Tautomer identification troubles: the molecular structure of itaconic and citraconic anhydride revealed by rotational spectroscopy

Abstract

Microwave spectra of citraconic anhydride and its tautomer itaconic anhydride have been recorded in a frequency range of 6–18 GHz. Both a- and b-type transitions were observed for both tautomers, while c-type transitions could only be observed for the E torsional symmetry state of citraconic anhydride. For both molecules, a molecular substitution structure, r_S, was obtained by measurements of mono-substituted ¹³C isotopologues in natural abundance.
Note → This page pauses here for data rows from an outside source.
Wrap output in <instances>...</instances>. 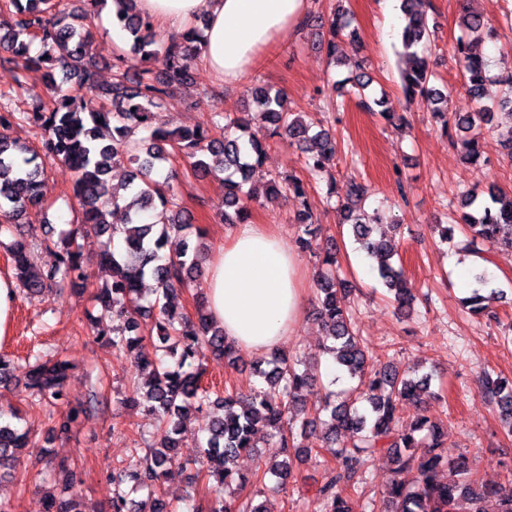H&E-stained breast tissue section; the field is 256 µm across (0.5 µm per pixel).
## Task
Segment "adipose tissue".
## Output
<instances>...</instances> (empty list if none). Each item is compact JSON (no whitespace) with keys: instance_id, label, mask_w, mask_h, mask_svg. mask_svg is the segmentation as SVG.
I'll use <instances>...</instances> for the list:
<instances>
[{"instance_id":"adipose-tissue-1","label":"adipose tissue","mask_w":512,"mask_h":512,"mask_svg":"<svg viewBox=\"0 0 512 512\" xmlns=\"http://www.w3.org/2000/svg\"><path fill=\"white\" fill-rule=\"evenodd\" d=\"M171 37L206 16L207 68L234 83L269 44L294 34L307 0H138ZM203 296L212 320L237 348L261 356L285 343L308 310L298 255L277 233L244 224L214 254Z\"/></svg>"}]
</instances>
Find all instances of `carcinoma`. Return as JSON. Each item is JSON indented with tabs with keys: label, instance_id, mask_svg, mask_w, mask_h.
I'll list each match as a JSON object with an SVG mask.
<instances>
[{
	"label": "carcinoma",
	"instance_id": "obj_1",
	"mask_svg": "<svg viewBox=\"0 0 512 512\" xmlns=\"http://www.w3.org/2000/svg\"><path fill=\"white\" fill-rule=\"evenodd\" d=\"M71 0H0V47L11 53L16 68L14 85L0 90V238L11 237L8 254L22 291L34 295L57 282L81 287L87 280L80 257L88 233L99 238L102 264L112 271V283L98 289L96 300L101 315L97 333L104 335L108 323L127 318L125 330L110 338L115 352L137 351L141 369L148 371L142 385L136 386L131 401L157 419L156 446L134 463L122 468L114 479L112 512H130L129 495L146 493L139 512H264L249 496L240 502L224 499L223 489L244 488L254 479L239 472L235 463L256 447L263 433L286 449L285 458L265 467L274 476L273 489H284L297 480L294 462L312 457L313 448L303 446L283 430V422L293 417L300 392L313 373L300 369L302 361L277 351L271 352L266 367L255 368L265 386L247 395L203 385L204 361L208 355L222 356L229 365L238 360V349L224 337V330L205 313L203 298H195L196 315L190 316L175 303L178 294L191 291L204 274L200 250L182 252L178 258L163 253L169 237L192 227L194 216L178 202L172 179H157L171 152L189 160L195 175L222 178L224 182V222L247 223L258 194L248 187L254 168L261 165L265 147L247 134L251 121L259 119L273 127L304 154V167L312 177L326 171L336 155V141L322 121L305 112L288 108L286 95L268 84L246 90L245 111L224 114L206 128L151 125L153 110L164 105L180 87L192 80L191 62L199 57L204 30L189 28L180 38H157L153 21L140 14L136 0H113L117 10L113 21L125 32L128 51L112 54V77L101 81L98 64L85 59L84 41L90 35L92 19L106 0H82L75 12ZM338 0L329 15L308 12L300 27L315 31L318 45L329 64L338 60V43L357 36L351 11ZM427 0H402L404 14L402 41L414 57V65L402 73L406 98L424 97L433 105V115L442 123L450 143L459 148L464 163L486 161L484 125L493 108L507 106L512 124V74L496 79L489 74V61L474 46L489 29L485 16L462 0L459 19L463 29L453 49L464 86L476 103L474 112H451L448 97L432 85L434 78L428 54L432 53V31L425 7ZM41 52L33 55L34 43ZM352 84L359 105L392 122L394 113L385 108V99L369 97L365 89L364 64ZM49 90L48 100L32 108L16 104L19 96L32 91L37 83ZM24 123L39 131L42 152L21 145L8 136L15 124ZM59 161L75 173L69 207L73 219L57 237L44 241L54 262L38 266L33 247L19 233L26 211L46 203L48 165ZM131 165L132 171L116 186L108 175L115 167ZM267 193L304 203L303 181L293 175L273 178ZM364 187L351 181L345 186L348 203L342 206V223L349 226L354 241L377 264L380 280L393 293L400 315L407 317L416 301L403 268L395 266V250L383 238L374 236L382 223L379 212L361 213L355 204H364ZM458 219L440 226V241L449 243L462 224L474 238L491 246L512 249V195L494 187L484 192L476 188L460 192ZM120 209L126 223L113 224L107 217ZM296 245L313 250L317 229L311 214H298ZM155 282L154 299L141 303V285L146 277ZM476 287L465 299L468 313L498 319L489 306L500 296L488 288L484 271L473 274ZM352 288L339 275L336 254L325 250L317 279L316 319L331 344L323 345L336 369L357 381L344 399L326 394L320 415L325 426L322 441L336 449L333 464L315 495L326 512H352L349 491L356 488L362 466L385 454L393 465L392 480L385 492V512H458V499L470 501L471 512H481L480 504L497 491L474 478L466 457L449 459L440 449L448 447L442 423L419 414L404 427H398L404 404L420 405L427 398L431 377L411 376L392 363L376 364L360 343L347 302ZM27 382L32 401L44 406L67 404L66 388L73 366L58 355L33 353L27 356ZM483 389L496 412L512 434V381L491 372L485 374ZM217 405L224 413L209 423L199 449L198 464L208 476L219 480L214 499L188 504L185 494L179 500L164 497L162 480L170 469L181 465L178 435L185 429V412ZM82 408L70 407L57 420L53 430L67 433L78 420ZM29 432L0 420V474L29 452Z\"/></svg>",
	"mask_w": 512,
	"mask_h": 512
}]
</instances>
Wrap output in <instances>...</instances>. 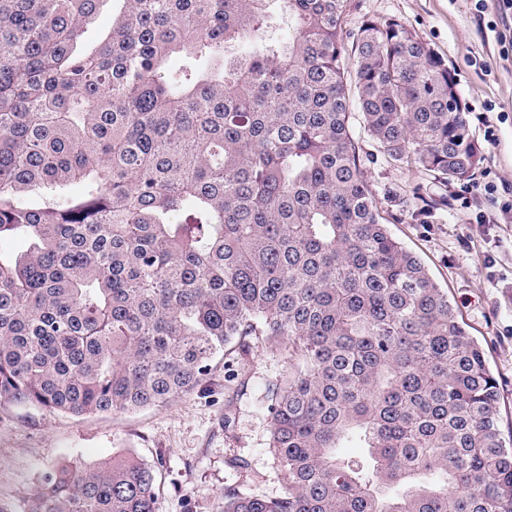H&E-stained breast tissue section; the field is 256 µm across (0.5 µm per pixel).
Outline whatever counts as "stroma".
I'll return each mask as SVG.
<instances>
[{
    "instance_id": "obj_1",
    "label": "stroma",
    "mask_w": 512,
    "mask_h": 512,
    "mask_svg": "<svg viewBox=\"0 0 512 512\" xmlns=\"http://www.w3.org/2000/svg\"><path fill=\"white\" fill-rule=\"evenodd\" d=\"M398 18L456 73L468 130L481 160L479 173L512 184V44L501 42L471 0H349L342 29L367 20ZM494 111H484V104ZM494 139H487L486 129ZM366 180L390 233L415 253L448 294L482 346L498 381L500 429L512 436V216L466 183L434 176L413 181L352 123ZM448 199L428 223L414 215L415 185ZM494 216L491 224L477 213ZM288 372V356L254 345L224 363L216 359L206 388L136 412L74 417L58 411L0 405V506L24 512L49 469L91 466L131 454L157 466L160 512H218L227 485L278 496L285 475L270 443L272 387ZM244 467H234V460Z\"/></svg>"
}]
</instances>
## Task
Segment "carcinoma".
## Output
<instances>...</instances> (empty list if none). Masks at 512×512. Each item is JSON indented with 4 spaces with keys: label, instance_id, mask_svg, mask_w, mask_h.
<instances>
[{
    "label": "carcinoma",
    "instance_id": "cac0c4a2",
    "mask_svg": "<svg viewBox=\"0 0 512 512\" xmlns=\"http://www.w3.org/2000/svg\"><path fill=\"white\" fill-rule=\"evenodd\" d=\"M102 2L0 0V238L30 242L0 256V405L133 412L260 337L288 353L286 483L226 486L219 512H512L497 380L389 232L350 131L354 97L393 164L469 180L446 60L396 18L346 42L348 0H123L83 51ZM177 53L217 68L173 72ZM416 199L424 218L448 204ZM348 438L365 453L339 455ZM156 480L132 455L48 470L27 512H159ZM121 4L107 2L100 7L94 22L87 27L83 34L81 47L92 48L102 42L112 30V18L118 15Z\"/></svg>",
    "mask_w": 512,
    "mask_h": 512
}]
</instances>
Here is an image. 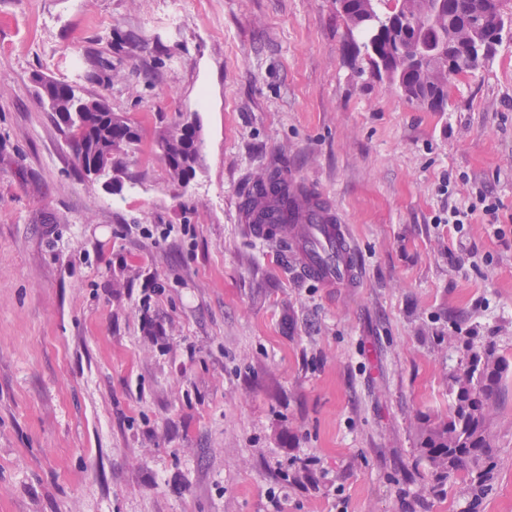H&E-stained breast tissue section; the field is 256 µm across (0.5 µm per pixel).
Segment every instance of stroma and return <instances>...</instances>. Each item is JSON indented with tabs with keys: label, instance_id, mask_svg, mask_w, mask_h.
<instances>
[{
	"label": "stroma",
	"instance_id": "35a3bbf8",
	"mask_svg": "<svg viewBox=\"0 0 512 512\" xmlns=\"http://www.w3.org/2000/svg\"><path fill=\"white\" fill-rule=\"evenodd\" d=\"M170 2L0 0V512H512V372L483 493L417 452L473 352L512 360V33L430 112L355 60L336 0ZM37 74L137 130L119 189ZM188 116L183 185L154 138ZM278 169L351 227L359 287L241 224ZM480 192L497 223H445Z\"/></svg>",
	"mask_w": 512,
	"mask_h": 512
}]
</instances>
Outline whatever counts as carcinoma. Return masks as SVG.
I'll list each match as a JSON object with an SVG mask.
<instances>
[{
	"label": "carcinoma",
	"instance_id": "carcinoma-1",
	"mask_svg": "<svg viewBox=\"0 0 512 512\" xmlns=\"http://www.w3.org/2000/svg\"><path fill=\"white\" fill-rule=\"evenodd\" d=\"M508 0H400L403 17L422 21L421 26L393 24L383 32L361 27L359 12L363 0H343L341 16L350 29L364 37L363 47L356 53L368 55L369 60L383 63L385 78L409 100L429 109L442 112L448 99V87L457 76L448 71L452 45L473 40L476 36L469 15L485 11L493 16L494 28L503 32L512 25V17L504 11ZM100 113L104 122L115 125L112 137L119 144L112 152V180L119 179L121 155L138 140L136 130L122 117L112 113L108 102ZM68 143L77 166L84 168L96 162L94 152L84 149L75 130L67 131ZM156 144L163 158L171 159L168 168L178 180L186 169H196L201 160L202 144L189 119L158 132ZM254 189L260 197L282 204L295 195L294 189L278 172L258 178ZM478 385L456 376L453 386V405L448 418L425 422L421 427L418 452L431 468L434 479L442 482L451 475H476L474 491L481 492L489 477L496 449L491 431L492 420L487 405L498 399L509 360L498 354L493 344L472 356Z\"/></svg>",
	"mask_w": 512,
	"mask_h": 512
}]
</instances>
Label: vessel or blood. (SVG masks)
Listing matches in <instances>:
<instances>
[{"instance_id": "b4317fda", "label": "vessel or blood", "mask_w": 512, "mask_h": 512, "mask_svg": "<svg viewBox=\"0 0 512 512\" xmlns=\"http://www.w3.org/2000/svg\"><path fill=\"white\" fill-rule=\"evenodd\" d=\"M242 219L257 238L285 237L306 278L331 288L356 280L359 261L349 228L336 223L331 211L303 200L291 210L260 199L243 210Z\"/></svg>"}]
</instances>
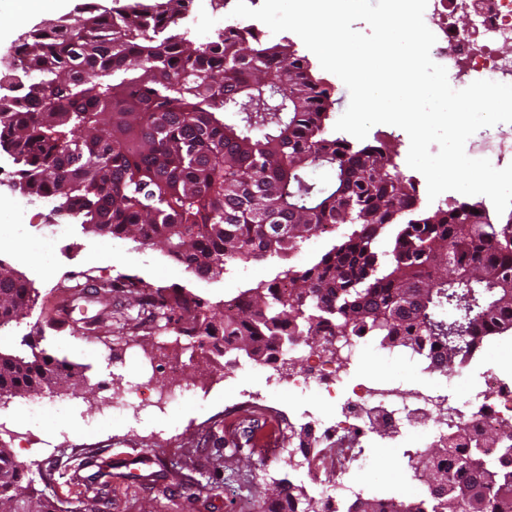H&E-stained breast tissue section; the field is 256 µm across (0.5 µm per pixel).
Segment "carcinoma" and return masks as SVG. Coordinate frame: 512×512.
I'll use <instances>...</instances> for the list:
<instances>
[{"mask_svg": "<svg viewBox=\"0 0 512 512\" xmlns=\"http://www.w3.org/2000/svg\"><path fill=\"white\" fill-rule=\"evenodd\" d=\"M192 0L83 4L68 23L25 32L0 61V150L18 166L24 196L95 233L158 248L201 278L235 262L284 259L332 224L341 237L309 264L247 288L245 307L224 309L133 276L107 285L138 314L199 337L246 342L254 359L283 336H375L392 351H437L438 370L468 360L490 322L512 328V217L494 224L477 203L417 207L383 141L358 146L330 127V89L288 43L229 25L191 46ZM333 177L317 182L313 168ZM290 285L288 297L278 285ZM33 289L0 261V329L30 307ZM457 323L448 337V322ZM79 367L36 352H0V388L34 397L77 385ZM465 428L410 460L430 496L386 512H512V469ZM24 468L0 443V508L65 512L42 492L15 502ZM275 504L316 512L291 482Z\"/></svg>", "mask_w": 512, "mask_h": 512, "instance_id": "obj_1", "label": "carcinoma"}]
</instances>
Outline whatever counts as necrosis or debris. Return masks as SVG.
<instances>
[{"instance_id":"1","label":"necrosis or debris","mask_w":512,"mask_h":512,"mask_svg":"<svg viewBox=\"0 0 512 512\" xmlns=\"http://www.w3.org/2000/svg\"><path fill=\"white\" fill-rule=\"evenodd\" d=\"M460 16L469 17L468 28L457 26ZM424 22L436 37L431 54L452 72L456 88L477 80L512 84V0H428ZM27 207L19 199H0V211L20 219L16 238L56 249L67 227L45 224L30 233ZM374 350L372 338L363 334L326 335L321 346L292 348L287 357L265 363L267 394L310 395L317 404L302 413L305 432L292 437L279 454L333 510L351 497L369 495L382 502L393 498L391 483L359 478L366 469L367 450L377 439L407 436L406 454L411 457L446 441L454 428L489 433L512 423V375L498 365L481 362L459 388L447 392L427 387L410 402L391 379L349 377L350 367L364 364ZM209 394V388L193 383L165 392L147 380L126 388L121 400L109 401L105 408L112 415L153 408L164 417L174 406L204 403Z\"/></svg>"}]
</instances>
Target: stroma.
Returning a JSON list of instances; mask_svg holds the SVG:
<instances>
[{
    "instance_id": "35a3bbf8",
    "label": "stroma",
    "mask_w": 512,
    "mask_h": 512,
    "mask_svg": "<svg viewBox=\"0 0 512 512\" xmlns=\"http://www.w3.org/2000/svg\"><path fill=\"white\" fill-rule=\"evenodd\" d=\"M379 140L394 149L399 170L420 193L421 209H429L426 180L407 164V133L379 124L370 129L366 141ZM0 261L26 277L36 265L48 271L45 278L33 279L34 303L26 336L12 329L1 332L0 349H20L27 337L36 351L81 365L85 376L81 387L66 393L80 417L57 428L38 429L13 415L0 432V442L27 470L33 488L51 486L70 510L85 501L89 485L104 482L108 493L99 504L100 512H267L266 491L276 482L286 479L304 487V479L282 459L265 458L250 449L255 433L270 422H283L293 410L288 394L263 405L226 399L215 362L200 353L190 354L183 343L173 341V327L133 321L123 329L109 330L108 317L119 297L100 289L101 283L135 275L216 304L253 280L273 278L280 259L239 264L233 278L204 279L160 249H143L130 240L111 241L73 224L58 250L32 245L20 250L6 241L0 243ZM70 271L88 274L84 295L67 289L65 277ZM131 347L157 352L163 364L155 374L160 383H170L172 363L181 362L183 376L212 385L209 399L201 406L174 407L166 430L147 419L137 423L119 416L86 428L85 418L101 406V382L116 379L128 385L136 380L135 367L124 359ZM228 431L233 432L235 445L214 447V439ZM50 438L62 442L67 455L39 454V447Z\"/></svg>"
}]
</instances>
For citraconic anhydride, ¹⁸O isotopologues were also observed and the V₃ barrier to internal rotation has been determined at 326.5153(61) cm⁻¹. In addition to the microwave spectra, a gas-phase study of isomerisation between the tautomers was carried out, which was assisted by theoretical transition state calculations, employing a variety of different density functionals as well as the wavefunction based Møller–Plesset perturbation theory, MP2, and coupled cluster methods, CCSD(T)-F12c and DCSD-F12b. These were also used to benchmark the experimentally determined r_S structures and V₃ barrier of rotation in citraconic anhydride. Via theoretical ground state vibrational calculations, semi-experimental equilibrium structure, r^SE_0→e, were derived for each theoretical method and were compared to the coupled cluster equilibrium structures, r_e. In addition, mass dependent r_m⁽¹⁾ and r_m⁽²⁾ fits were conducted to obtain approximate r_e structures. Using the determined structures we can revise a previous study that misidentified citraconic anhydride as itaconic anhydride.